Are setup fees normal?
Reasonable setup is $0-$2,000. Setup fees of $5,000+ are typically a sign of a company that needs upfront cash flow more than a justified onboarding cost. Modern PM/EHR integration is mostly automated; most legitimate billing companies absorb setup as part of customer acquisition cost.
What's a fair contract length?
Month-to-month with 30-60 day notice after an initial 60-90 day commitment is standard for legitimate billing companies. 12+ month contracts with termination fees should be avoided unless there is meaningful pricing concession in exchange. Contracts longer than 24 months are almost never in the practice's interest.
Are credentialing services typically included?
No. Credentialing is a separate service from billing and is typically billed per provider per payer ($150-$300 each). Some billing companies bundle credentialing into their service; most charge separately. Verify pricing matches market rates and ask what 'credentialing' includes — re-credentialing every 2-3 years is also part of the cost over time.
How much should I budget per month if I'm a solo physician?
For a solo physician collecting $500K-$800K annually, expect 6.5-8.5% of collections, or roughly $2,700-$5,700/month depending on volume and specialty. No setup fee, no software fee, no minimum should be expected from a competitive vendor.
Is there a billing company that's cheap and good?
Cheap and good rarely exist together in this market. The companies producing 95%+ collection rates with strong specialty depth and modern reporting infrastructure typically charge in the middle or upper end of the percentage range. Bargain pricing usually trades off something: specialty depth, service scope, technology, or contract flexibility. Evaluate on net-of-fees collection rate, not headline percentage.
Can I negotiate the percentage?
Yes — most vendors hold prices when no one asks but will concede when asked.

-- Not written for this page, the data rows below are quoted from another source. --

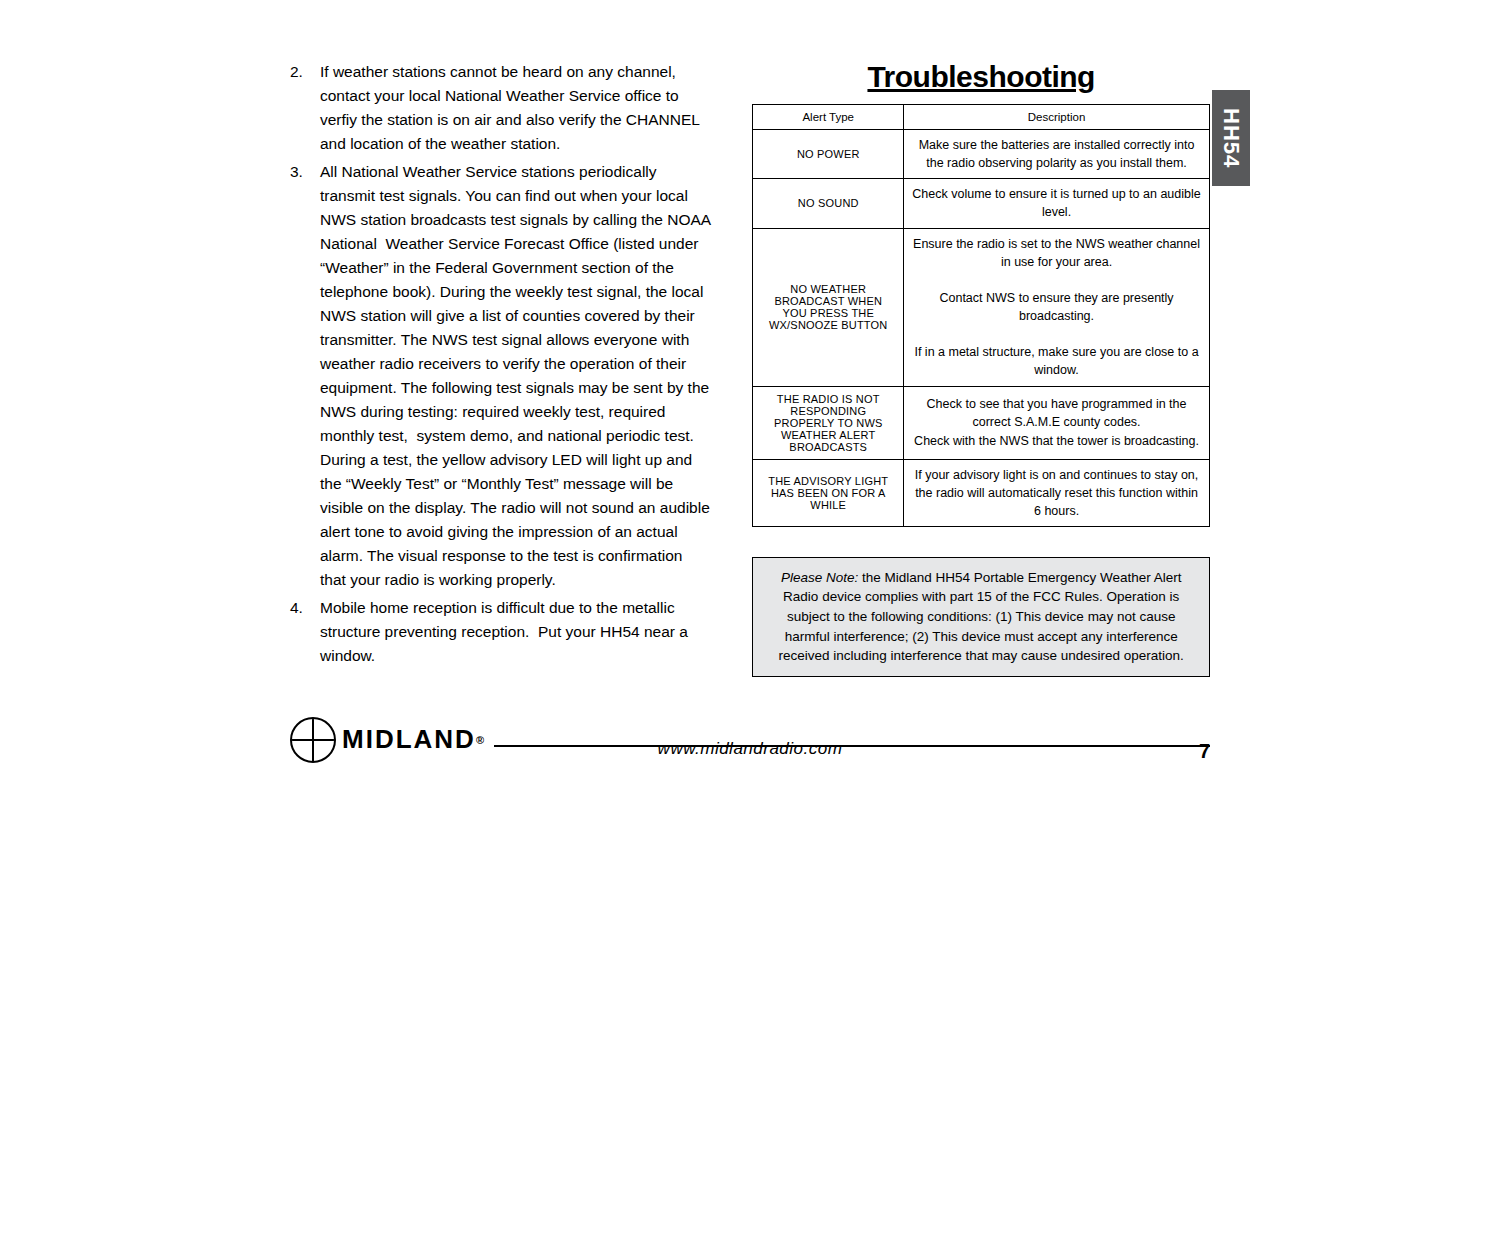2. If weather stations cannot be heard on any channel, contact your local National Weather Service office to verfiy the station is on air and also verify the CHANNEL and location of the weather station.
3. All National Weather Service stations periodically transmit test signals. You can find out when your local NWS station broadcasts test signals by calling the NOAA National Weather Service Forecast Office (listed under “Weather” in the Federal Government section of the telephone book). During the weekly test signal, the local NWS station will give a list of counties covered by their transmitter. The NWS test signal allows everyone with weather radio receivers to verify the operation of their equipment. The following test signals may be sent by the NWS during testing: required weekly test, required monthly test, system demo, and national periodic test. During a test, the yellow advisory LED will light up and the “Weekly Test” or “Monthly Test” message will be visible on the display. The radio will not sound an audible alert tone to avoid giving the impression of an actual alarm. The visual response to the test is confirmation that your radio is working properly.
4. Mobile home reception is difficult due to the metallic structure preventing reception. Put your HH54 near a window.
HH54
Troubleshooting
| Alert Type | Description |
| --- | --- |
| NO POWER | Make sure the batteries are installed correctly into the radio observing polarity as you install them. |
| NO SOUND | Check volume to ensure it is turned up to an audible level. |
| NO WEATHER BROADCAST WHEN YOU PRESS THE WX/SNOOZE BUTTON | Ensure the radio is set to the NWS weather channel in use for your area. Contact NWS to ensure they are presently broadcasting. If in a metal structure, make sure you are close to a window. |
| THE RADIO IS NOT RESPONDING PROPERLY TO NWS WEATHER ALERT BROADCASTS | Check to see that you have programmed in the correct S.A.M.E county codes. Check with the NWS that the tower is broadcasting. |
| THE ADVISORY LIGHT HAS BEEN ON FOR A WHILE | If your advisory light is on and continues to stay on, the radio will automatically reset this function within 6 hours. |
Please Note: the Midland HH54 Portable Emergency Weather Alert Radio device complies with part 15 of the FCC Rules. Operation is subject to the following conditions: (1) This device may not cause harmful interference; (2) This device must accept any interference received including interference that may cause undesired operation.
MIDLAND®
www.midlandradio.com
7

Common reasonable asks: 0.25-0.5 percentage point reduction in exchange for a 90-day initial term commitment, lower volume tier breakpoints, setup fee waiver, software fee bundling, and shared savings on collection rate gains during the first 12 months.
When does outsourced billing become more expensive than in-house?
When your in-house operation is already producing high collection rates (96%+), low A/R (under 35 days), and has a stable, well-trained biller who is staying. Below those benchmarks, outsourcing is typically cheaper net-of-collection-rate. Above those benchmarks, the math is closer to neutral and migration risk argues for staying in-house.